Warum das Impressum kein Luxus, sondern Pflicht ist

Schau, jedes Unternehmen, das online agiert, hat einen Gesetzestext im Nacken – das Telemediengesetz. Wer das ignoriert, riskiert Geldstrafen und Reputation. Kurz gesagt: Das Impressum ist kein netter Zusatz, es ist ein Survival-Tool.

Was muss rein? Keine Ausreden.

Erstmal Name und Rechtsform. Dann die Anschrift – nicht das Postfach, sondern ein echter Standort, wo du erreichbar bist. Telefon, Fax, E-Mail, alles muss da stehen. Und wenn du eine GmbH bist, dann der Vertretungsberechtigte, das Handelsregister und die Registernummer. Und ja, die Umsatz-ID, wenn du umsatzsteuerpflichtig bist. Jeder fehlende Punkt ist ein offenes Messer.

Der Unterschied zwischen Impressum und Datenschutzerklärung

Hier ein kurzer Check: Das Impressum sagt, wer du bist. Die Datenschutzerklärung sagt, was du mit Daten machst. Beide sind Pflicht, aber sie bedienen unterschiedliche Rechtsfragen. Verwechsle das nicht, sonst gibt’s Ärger.

Wie du das Impressum richtig platzierst

Ein Link im Footer reicht nicht mehr. Das Impressum muss von jeder Seite aus in maximal drei Klicks erreichbar sein. Und es sollte eindeutig als Impressum gekennzeichnet sein – kein „Kontakt”, kein „Über uns”, das ist kein Impressum.

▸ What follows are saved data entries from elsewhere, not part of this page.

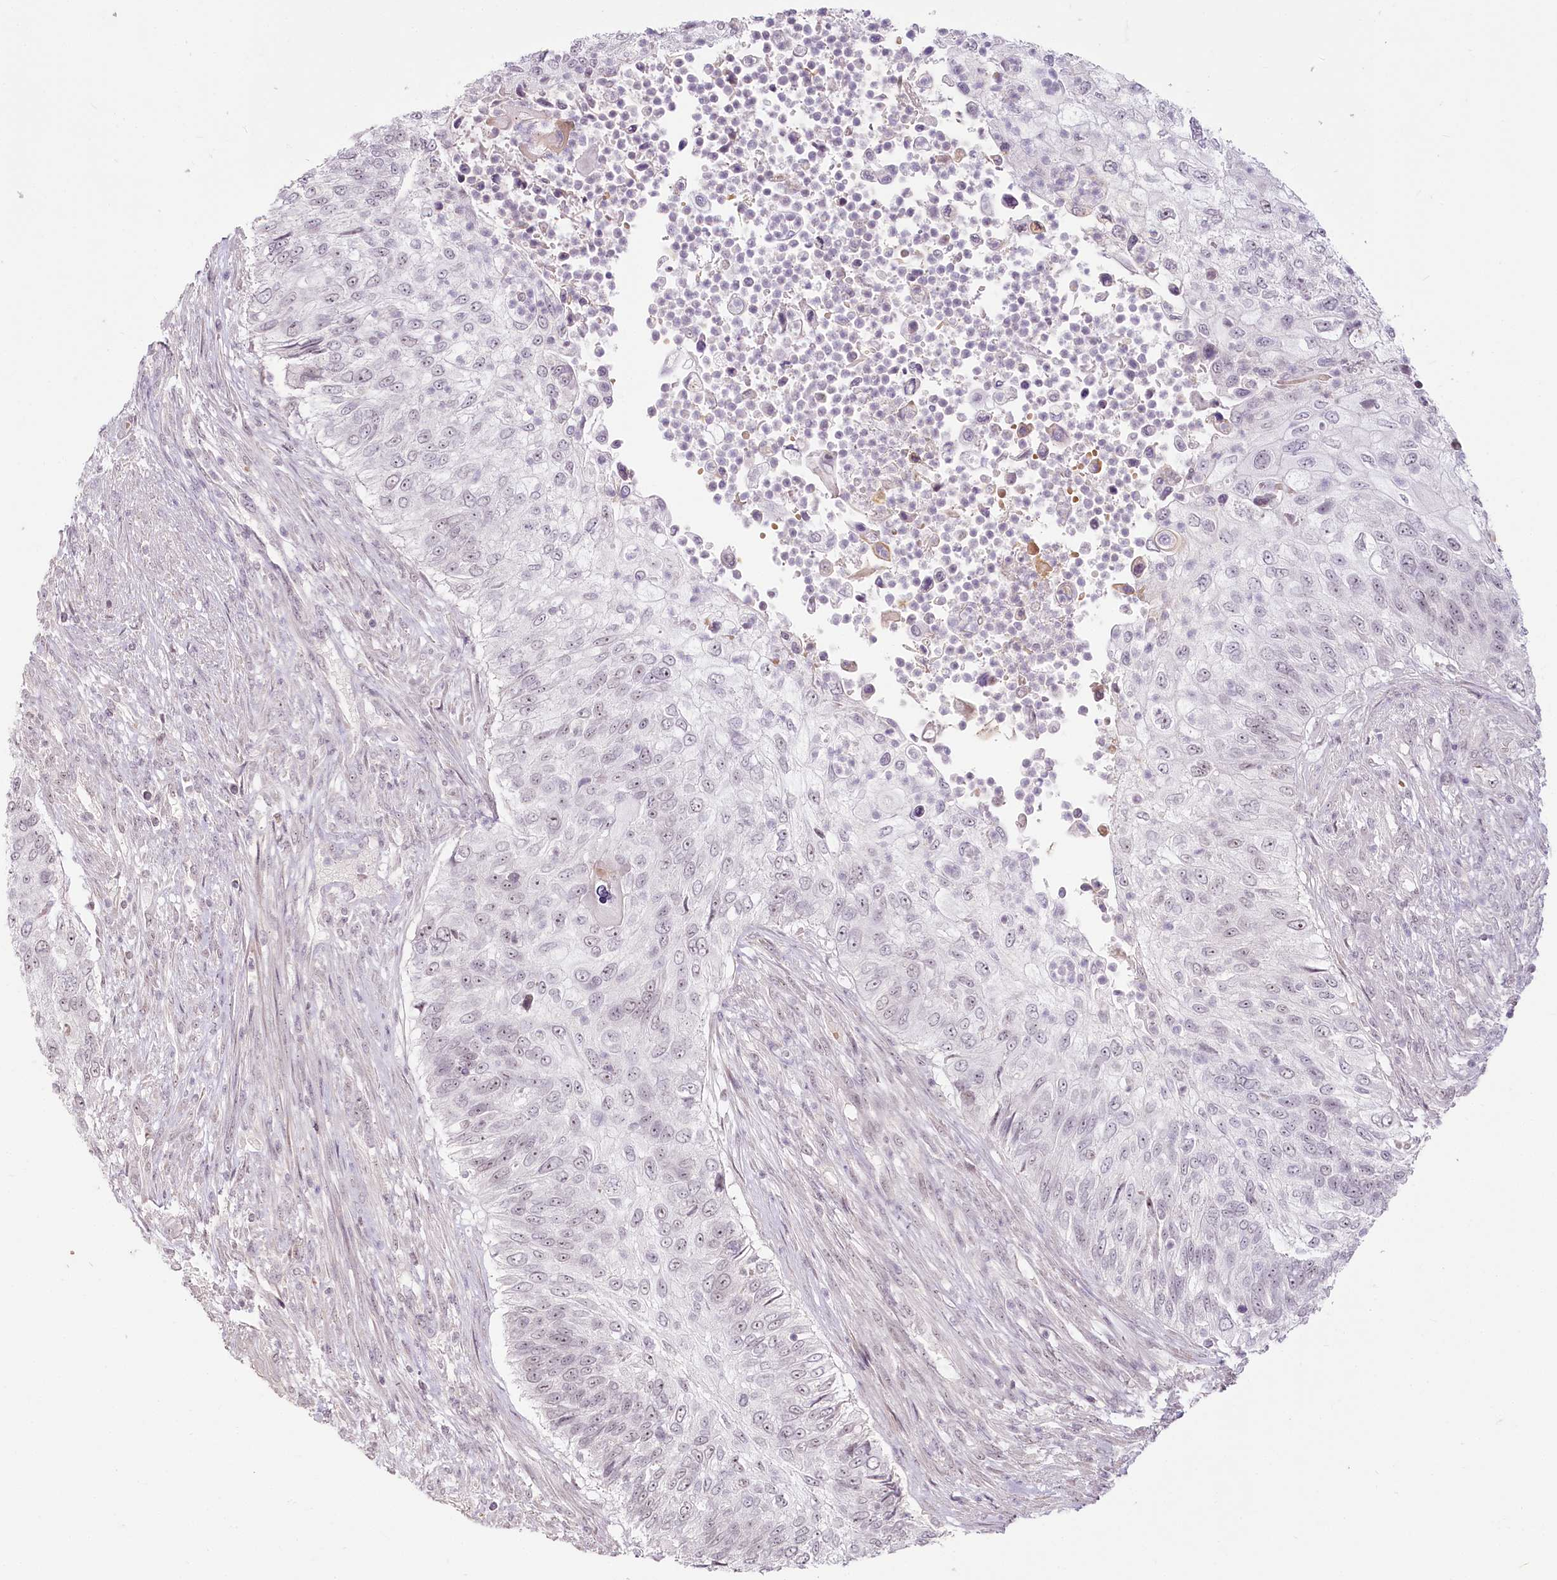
{"staining": {"intensity": "weak", "quantity": "<25%", "location": "nuclear"}, "tissue": "urothelial cancer", "cell_type": "Tumor cells", "image_type": "cancer", "snomed": [{"axis": "morphology", "description": "Urothelial carcinoma, High grade"}, {"axis": "topography", "description": "Urinary bladder"}], "caption": "Immunohistochemistry (IHC) micrograph of neoplastic tissue: urothelial cancer stained with DAB shows no significant protein expression in tumor cells. (DAB (3,3'-diaminobenzidine) IHC visualized using brightfield microscopy, high magnification).", "gene": "EXOSC7", "patient": {"sex": "female", "age": 60}}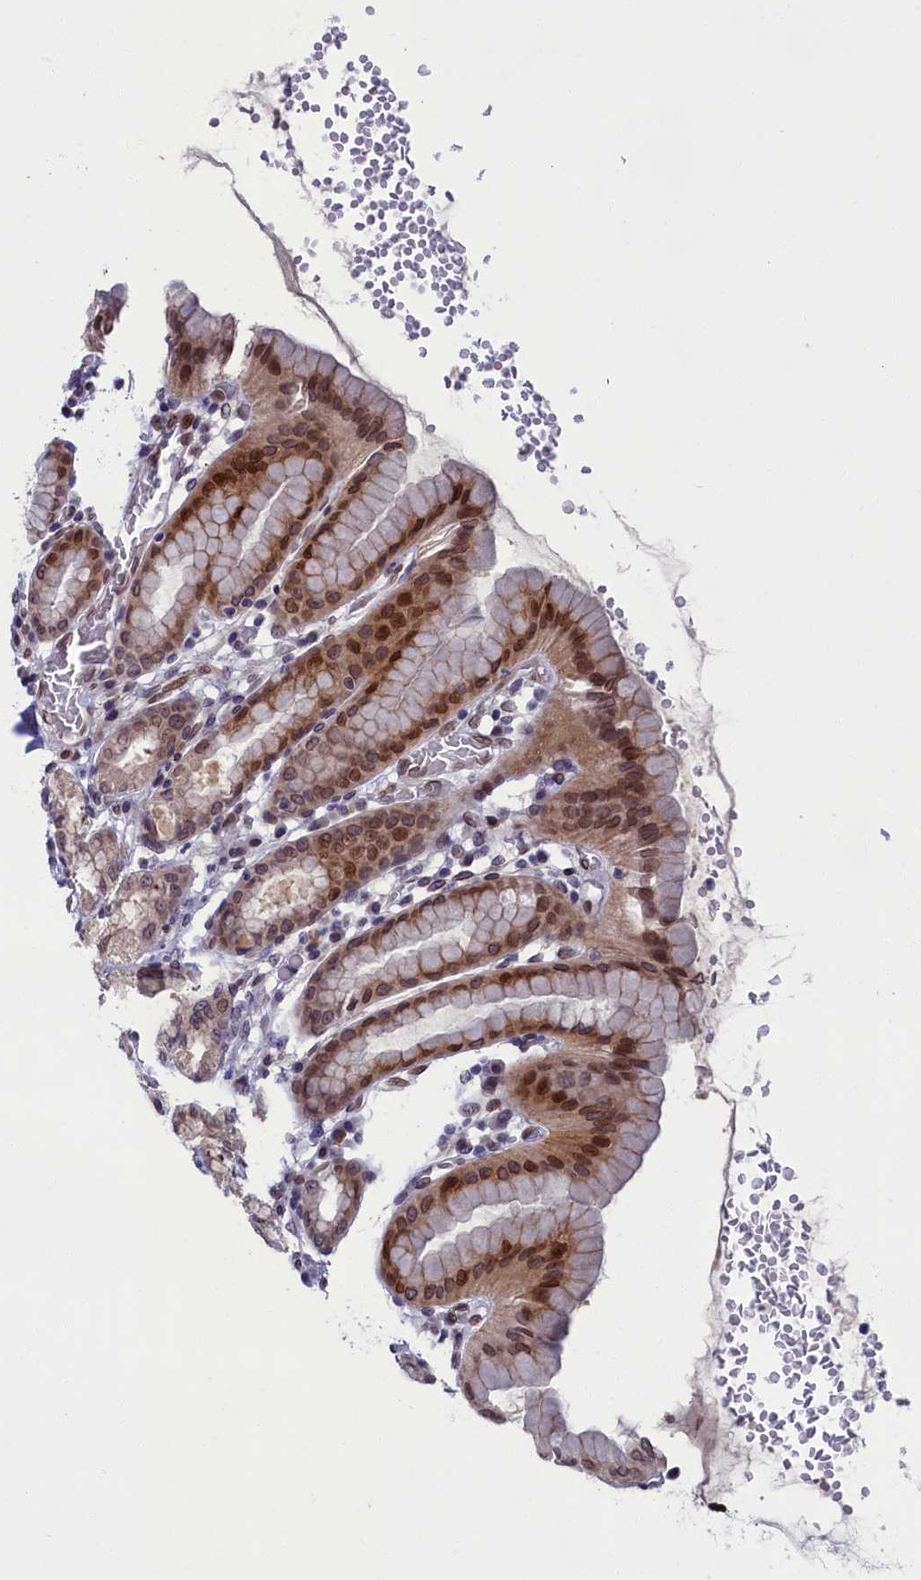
{"staining": {"intensity": "strong", "quantity": "25%-75%", "location": "nuclear"}, "tissue": "stomach", "cell_type": "Glandular cells", "image_type": "normal", "snomed": [{"axis": "morphology", "description": "Normal tissue, NOS"}, {"axis": "topography", "description": "Stomach, upper"}], "caption": "Glandular cells display strong nuclear staining in approximately 25%-75% of cells in benign stomach.", "gene": "GPSM1", "patient": {"sex": "male", "age": 68}}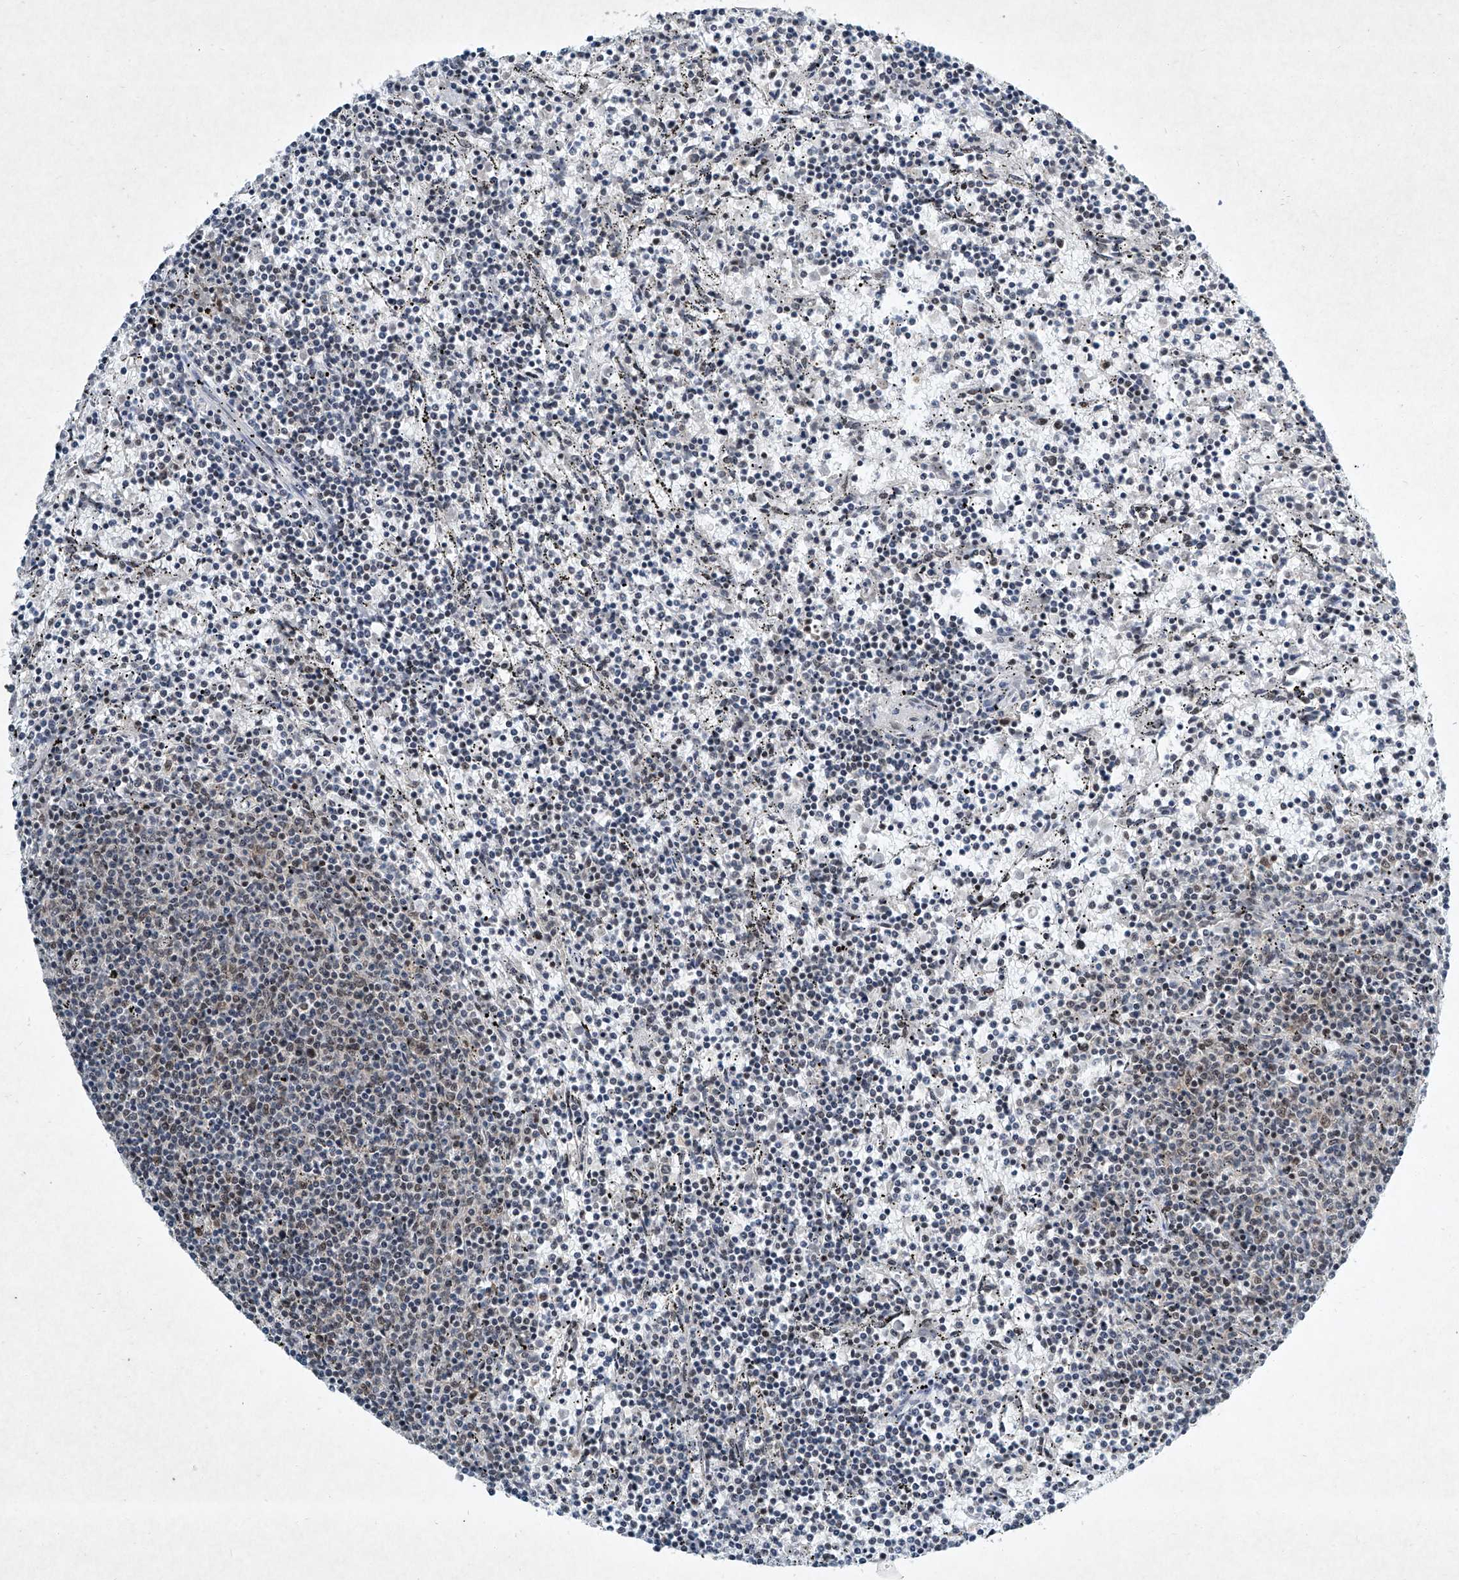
{"staining": {"intensity": "weak", "quantity": "<25%", "location": "nuclear"}, "tissue": "lymphoma", "cell_type": "Tumor cells", "image_type": "cancer", "snomed": [{"axis": "morphology", "description": "Malignant lymphoma, non-Hodgkin's type, Low grade"}, {"axis": "topography", "description": "Spleen"}], "caption": "This is a photomicrograph of IHC staining of lymphoma, which shows no expression in tumor cells.", "gene": "TFDP1", "patient": {"sex": "female", "age": 50}}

Typische Fehler, die du vermeiden solltest

Fehler Nummer eins: Eine veraltete Adresse. Dein Büro zieht um, du änderst das Impressum nicht – Boom, Abmahnung. Nummer zwei: Fehlende Angaben zum Vertretungsberechtigten. Nummer drei: Das Impressum nur als Pop-Up. Das ist illegal.

Wie du das Impressum testest

Einfach: Rufe deine Seite von einem anderen Gerät aus auf, klicke durch bis zum Impressum, und prüfe, ob alle Pflichtangaben sichtbar sind. Wenn du dir nicht sicher bist, nutze ein Online-Tool, das die Vorgaben prüft. Und wenn du ein Beispiel brauchst, schau dir das Impressum von https://basketballtipps.com/impressum/ an – es erfüllt die Basics.

Rechtliche Folgen bei Ignoranz

Eine Abmahnung kann schnell kommen, wenn du das Impressum nicht korrekt hast. Das kostet nicht nur Anwaltskosten, sondern auch Zeit und Nerven. Und das Gericht kann dir eine Unterlassungserklärung aufzwingen – das heißt, du musst das Impressum sofort anpassen und das kostet zusätzlich Geld.

Dein schneller Aktionsplan

Jetzt: Öffne deine Website, prüfe das Impressum, ergänze fehlende Angaben, setze den Link sichtbar im Footer, teste die Erreichbarkeit. Und das war’s. Keine Ausreden mehr.